Main content area

A Bayesian group sparse multi-task regression model for imaging genetics

Greenlaw, Keelin, Szefer, Elena, Graham, Jinko, Lesperance, Mary, Nathoo, Farouk S.
Bioinformatics 2017 v.33 no.16 pp. 2513-2522
Alzheimer disease, Bayesian theory, algorithms, bioinformatics, brain, computer software, data collection, genes, genetic variation, genomics, genotyping, image analysis, models, regression analysis, single nucleotide polymorphism, statistical inference, value added
Recent advances in technology for brain imaging and high-throughput genotyping have motivated studies examining the influence of genetic variation on brain structure. Wang et al. have developed an approach for the analysis of imaging genomic studies using penalized multi-task regression with regularization based on a novel group l2,1-norm penalty which encourages structured sparsity at both the gene level and SNP level. While incorporating a number of useful features, the proposed method only furnishes a point estimate of the regression coefficients; techniques for conducting statistical inference are not provided.

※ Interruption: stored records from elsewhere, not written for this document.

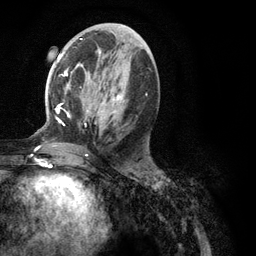
Breast MRI (dynamic contrast-enhanced), one axial slice; position 52 of 134 along the scan axis; cropped to one breast; dynamic contrast-enhanced series, time point 2 of 6 at this slice position (early post-contrast); 3 T; TE 2.8 ms, TR 7.3 ms; 1.2 mm slice thickness; 256 × 256 image matrix, field of view 180 × 180 mm. Female patient.
Annotated regions visible in this slice (semi-automatically segmented with operator editing):
- enhancing-tissue mask used for the functional tumour volume (all voxels passing the contrast-enhancement thresholds inside the analysis volume; usually the tumour): bounding box (x1, y1, x2, y2) in pixels: (35, 39, 148, 134)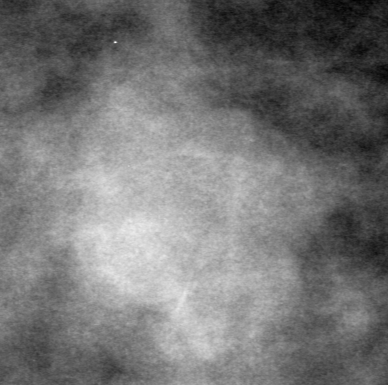
Cropped region of a digitized screen-film mammogram centred on a radiologist-marked abnormality; right breast; CC view; BI-RADS breast density category 3 (scale 1–4).
- Mass, shape lobulated, margins circumscribed; BI-RADS assessment category 0 (incomplete: needs additional imaging); subtlety rating 4 on a 1 (subtle) to 5 (obvious) scale; pathology result (as recorded, not read from the image): malignant.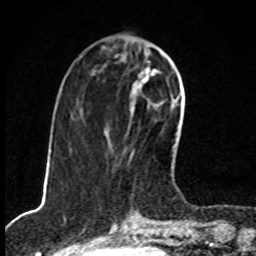
Breast MRI, one axial slice; position 32 of 80 along the scan axis; cropped to one breast; dynamic contrast-enhanced series, time point 2 of 8 at this slice position (early post-contrast); 1.5 T; TE 4.2 ms, TR 7 ms; 256 × 256 image matrix, field of view 145 × 145 mm. Female patient.
Annotated regions visible in this slice (semi-automatic segmentation, software-assisted and operator-edited):
- enhancing-tissue mask used for the functional tumour volume (all voxels passing the contrast-enhancement thresholds inside the analysis volume; usually the tumour): bounding box <130,61,173,156> (left, top, right, bottom; pixels)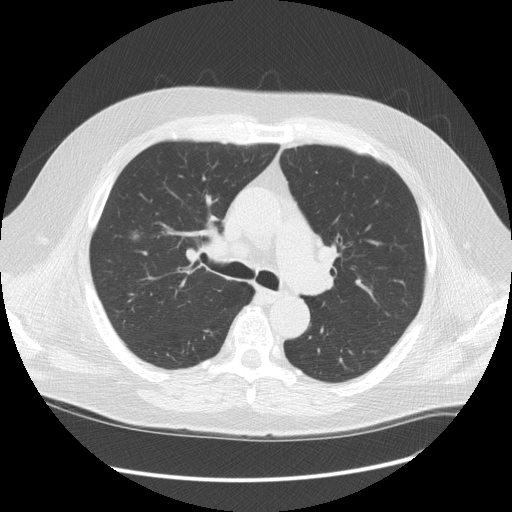
Low-dose screening chest CT, one axial slice. Reconstruction kernel STANDARD. 120 kVp. Lung window (W 1500 / L -600 HU). 2.5 mm slice thickness. 512 × 512 image matrix, field of view 401 × 401 mm.
Outlined on this slice (outlined manually by an expert reader):
- lesion 1 (tumor, upper lobe of right lung): bounding box [x1, y1, x2, y2] px = [133, 232, 139, 239]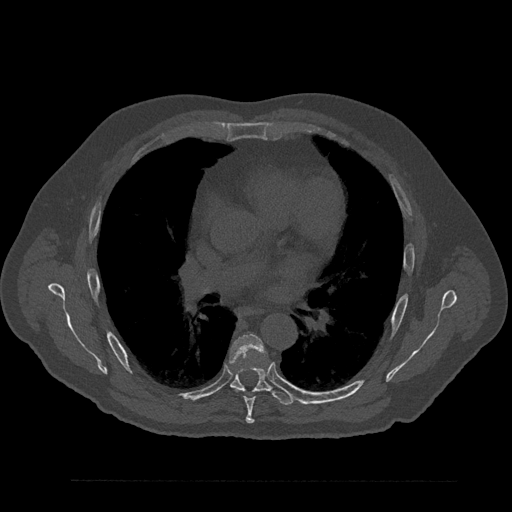
CT including the spine, one axial slice. Slice 531 of 797 in the series (ordered by position). 120 kVp. Bone window (W 1800 / L 400 HU). 0.5 mm slice thickness. 512 × 512 image matrix. Male patient, age 61 years. Case-level facts recorded for this patient, not image findings: primary cancer: prostate.
Annotated regions visible in this slice (semi-automatically segmented with operator editing):
- T6 vertebra: bounding box <230,335,266,424> (left, top, right, bottom; pixels)
- T7 vertebra: <230,366,293,405>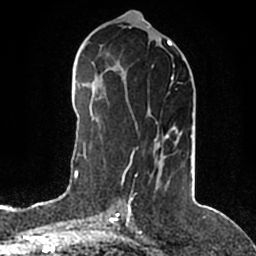
Breast MRI (dynamic contrast-enhanced), one axial slice; position 83 of 200 along the scan axis; cropped to one breast; dynamic contrast-enhanced series, time point 2 of 5 at this slice position (early post-contrast); 1.5 T; TE 2.2 ms, TR 4.6 ms; 0.8 mm slice thickness; 256 × 256 image matrix, field of view 160 × 160 mm. Female patient.
Structures marked on this image (semi-automatic segmentation, software-assisted and operator-edited):
- enhancing-tissue mask used for the functional tumour volume (all voxels passing the contrast-enhancement thresholds inside the analysis volume; usually the tumour): bounding box [x1, y1, x2, y2] px = [122, 76, 178, 203]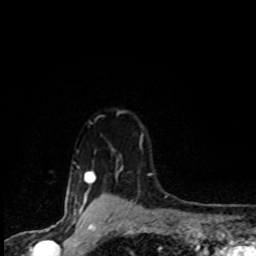
Breast MRI (dynamic contrast-enhanced), one axial slice. Position 74 of 80 along the scan axis. Cropped to one breast. Dynamic contrast-enhanced series, time point 2 of 8 at this slice position (early post-contrast). 1.5 T. TE 4.2 ms, TR 7.1 ms. 256 × 256 image matrix, field of view 145 × 145 mm. Female patient.
Annotated regions visible in this slice (semi-automatically segmented with operator editing):
- enhancing-tissue mask used for the functional tumour volume (all voxels passing the contrast-enhancement thresholds inside the analysis volume; usually the tumour): bounding box [x1, y1, x2, y2] px = [73, 142, 151, 201]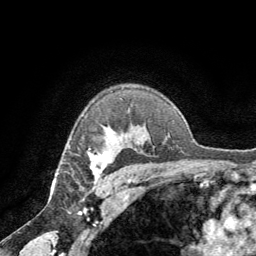
Breast MRI (dynamic contrast-enhanced), one axial slice. Position 51 of 64 along the scan axis. Cropped to one breast. Dynamic contrast-enhanced series, time point 2 of 8 at this slice position (early post-contrast). 1.5 T. TE 3 ms, TR 6.2 ms. 256 × 256 image matrix, field of view 180 × 180 mm. Female patient.
Structures marked on this image (semi-automatically segmented with operator editing):
- enhancing-tissue mask used for the functional tumour volume (all voxels passing the contrast-enhancement thresholds inside the analysis volume; usually the tumour): bounding box <88,149,113,178> (left, top, right, bottom; pixels)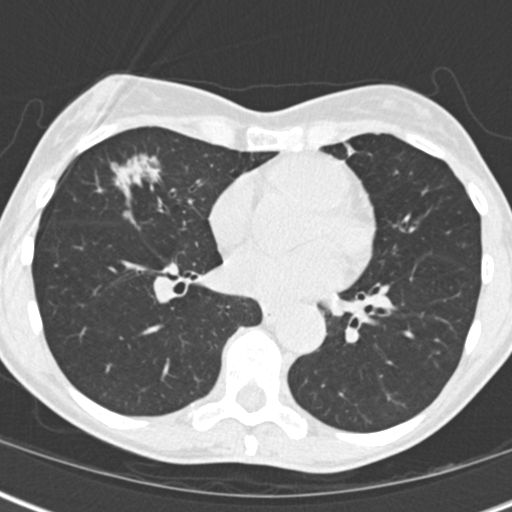
Low-dose screening chest CT, one axial slice. Position 75 of 173 along the scan axis. Reconstruction kernel B30f. 120 kVp. Lung window (W 1500 / L -600 HU). 2 mm slice thickness. 512 × 512 image matrix, field of view 290 × 290 mm.
Annotated regions visible in this slice (outlined manually by an expert reader):
- lesion 1 (tumor, middle lobe of right lung): bounding box [x1, y1, x2, y2] px = [115, 157, 159, 191]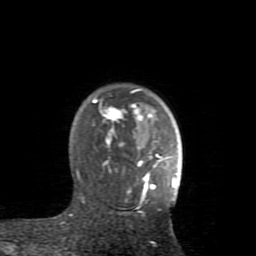
Breast MRI (dynamic contrast-enhanced), one axial slice; position 63 of 80 along the scan axis; cropped to one breast; dynamic contrast-enhanced series, time point 2 of 8 at this slice position (early post-contrast); 1.5 T; TE 2.6 ms, TR 5.9 ms; 2 mm slice thickness; 256 × 256 image matrix, field of view 160 × 160 mm. Female patient.
Outlined on this slice (semi-automatic segmentation, software-assisted and operator-edited):
- enhancing-tissue mask used for the functional tumour volume (all voxels passing the contrast-enhancement thresholds inside the analysis volume; usually the tumour): bounding box (x1, y1, x2, y2) in pixels: (76, 89, 176, 203)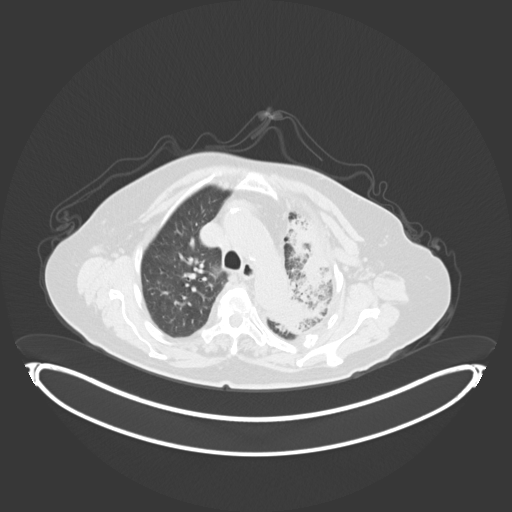
Chest CT, one axial slice. Slice 218 of 284 in the series (ordered by position). Reconstruction kernel B30f. Lung window (W 1500 / L -600 HU). 512 × 512 image matrix, field of view 500 × 500 mm. Female patient, age 75 years. Case-level facts recorded for this patient, not image findings: clinical TNM (as recorded): T3 N3 M1.
Structures marked on this image (bounding box drawn by a radiologist):
- lung tumour (recorded histology: adenocarcinoma): box from (x=270, y=210) to (x=335, y=335) px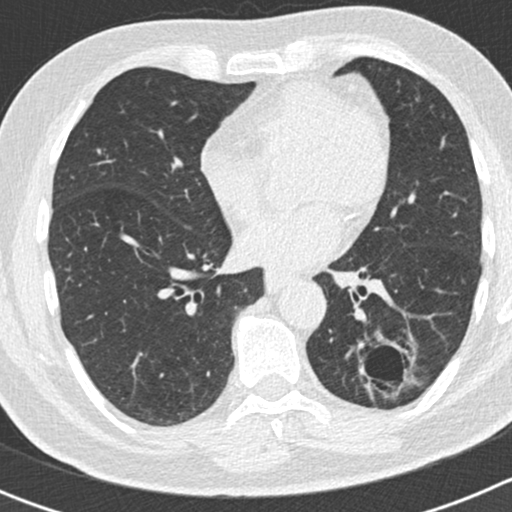
Axial slice from a low-dose chest CT screening exam, second annual screen, lung window (W 1500 / L -600 HU), 2 mm slice thickness, 120 kVp, slice 95 of 186 in the series. Male participant, aged 66 years at enrolment. Former smoker at enrolment.
Expert reader's lesion annotation, bounding box <348,330,414,404> (left, top, right, bottom; pixels). Reader record for this screening exam (exam-level; its link to the box is not recorded): non-calcified nodule or mass ≥4 mm, left lower lobe, 50 × 33 mm, smooth margins, pre-existing on the prior screen: yes; interval growth: yes. Official screen result: positive, other. Lung cancer was diagnosed 440 days after this screen (after the third annual screen): adenocarcinoma, NOS, left lower lobe, poorly differentiated (G3), stage IB (AJCC 6th edition), 38 mm at pathology.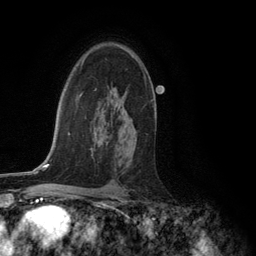
Breast MRI (dynamic contrast-enhanced), one axial slice; slice 84 of 134 in the series (ordered by position); cropped to one breast; dynamic contrast-enhanced series, time point 2 of 6 at this slice position (early post-contrast); 3 T; TE 2.8 ms, TR 7.3 ms; 256 × 256 image matrix, field of view 180 × 180 mm. Female patient.
Structures marked on this image (semi-automatic segmentation, software-assisted and operator-edited):
- enhancing-tissue mask used for the functional tumour volume (all voxels passing the contrast-enhancement thresholds inside the analysis volume; usually the tumour): bounding box <117,44,142,67> (left, top, right, bottom; pixels)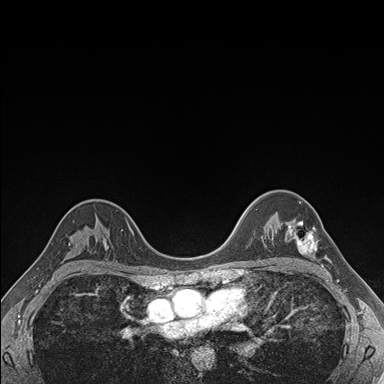
Breast MRI (dynamic contrast-enhanced), one axial slice; slice 120 of 176 in the series (ordered by position); dynamic contrast-enhanced series, time point 2 of 7 at this slice position (early post-contrast); 1.5 T; TE 1.5 ms, TR 4.1 ms; 1.1 mm slice thickness; 384 × 384 image matrix, field of view 320 × 320 mm. Female patient.
Structures marked on this image (semi-automatic segmentation, software-assisted and operator-edited):
- enhancing-tissue mask used for the functional tumour volume (all voxels passing the contrast-enhancement thresholds inside the analysis volume; usually the tumour): bounding box <288,221,317,254> (left, top, right, bottom; pixels)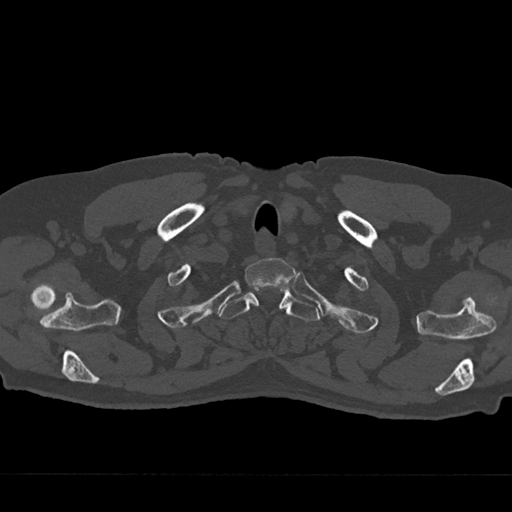
CT including the spine, one axial slice; position 631 of 797 along the scan axis; 120 kVp; bone window (W 1800 / L 400 HU); 0.5 mm slice thickness; 512 × 512 image matrix, field of view 377 × 377 mm. Patient: male, 75 years. Case-level facts recorded for this patient, not image findings: primary cancer: renal; vertebrae with lytic lesions (as recorded): T4.
Outlined on this slice (semi-automatic segmentation, software-assisted and operator-edited):
- T1 vertebra: bounding box [x1, y1, x2, y2] px = [245, 258, 294, 289]
- T2 vertebra: [220, 289, 319, 322]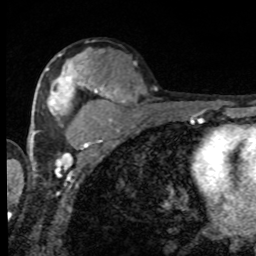
Breast MRI, one axial slice; slice 49 of 80 in the series (ordered by position); cropped to one breast; dynamic contrast-enhanced series, time point 2 of 8 at this slice position (early post-contrast); 1.5 T; TE 4.2 ms, TR 7 ms; 2 mm slice thickness; 256 × 256 image matrix. Female patient.
Annotated regions visible in this slice (semi-automatically segmented with operator editing):
- enhancing-tissue mask used for the functional tumour volume (all voxels passing the contrast-enhancement thresholds inside the analysis volume; usually the tumour): box from (x=46, y=56) to (x=101, y=148) px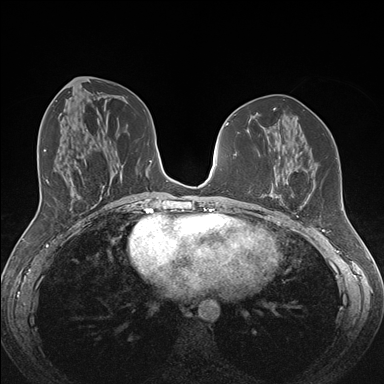
Breast MRI (dynamic contrast-enhanced), one axial slice. Dynamic contrast-enhanced series, time point 2 of 7 at this slice position (early post-contrast). 1.5 T. TE 1.5 ms, TR 4.1 ms. 1.1 mm slice thickness. 384 × 384 image matrix, field of view 340 × 340 mm. Female patient.
Outlined on this slice (semi-automatically segmented with operator editing):
- enhancing-tissue mask used for the functional tumour volume (all voxels passing the contrast-enhancement thresholds inside the analysis volume; usually the tumour): bounding box <258,180,309,209> (left, top, right, bottom; pixels)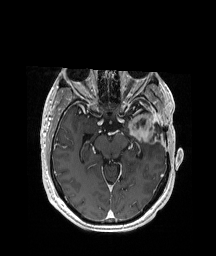
Brain MRI from a brain-tumour surgery series, one axial slice; slice 122 of 208 in the series (ordered by position); T1-weighted post-contrast; 1 mm slice thickness; 216 × 256 image matrix, field of view 228 × 270 mm. From the clinical record (not read from this slice): histopathology: Glioblastoma; WHO grade: 4.
Structures marked on this image (expert manual segmentation):
- previous resection cavity: bounding box (x1, y1, x2, y2) in pixels: (136, 119, 162, 133)
- tumour: (123, 109, 158, 140)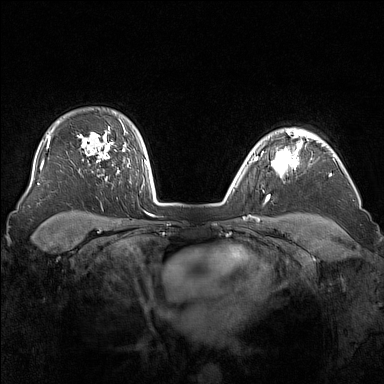
Breast MRI (dynamic contrast-enhanced), one axial slice; slice 121 of 160 in the series (ordered by position); dynamic contrast-enhanced series, time point 2 of 7 at this slice position (early post-contrast); 1.5 T; TE 1.8 ms, TR 5 ms; 384 × 384 image matrix. Female patient.
Outlined on this slice (semi-automatic segmentation, software-assisted and operator-edited):
- enhancing-tissue mask used for the functional tumour volume (all voxels passing the contrast-enhancement thresholds inside the analysis volume; usually the tumour): bounding box (x1, y1, x2, y2) in pixels: (271, 136, 303, 178)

A new Bayesian method is proposed here to overcome this limitation. We develop a Bayesian hierarchical modeling formulation where the posterior mode corresponds to the estimator proposed by Wang et al. and an approach that allows for full posterior inference including the construction of interval estimates for the regression parameters. We show that the proposed hierarchical model can be expressed as a three-level Gaussian scale mixture and this representation facilitates the use of a Gibbs sampling algorithm for posterior simulation. Simulation studies demonstrate that the interval estimates obtained using our approach achieve adequate coverage probabilities that outperform those obtained from the nonparametric bootstrap. Our proposed methodology is applied to the analysis of neuroimaging and genetic data collected as part of the Alzheimer’s Disease Neuroimaging Initiative (ADNI), and this analysis of the ADNI cohort demonstrates clearly the value added of incorporating interval estimation beyond only point estimation when relating SNPs to brain imaging endophenotypes. Software and sample data is available as an R package ‘bgsmtr’ that can be downloaded from The Comprehensive R Archive Network (CRAN). Supplementary data are available at Bioinformatics online.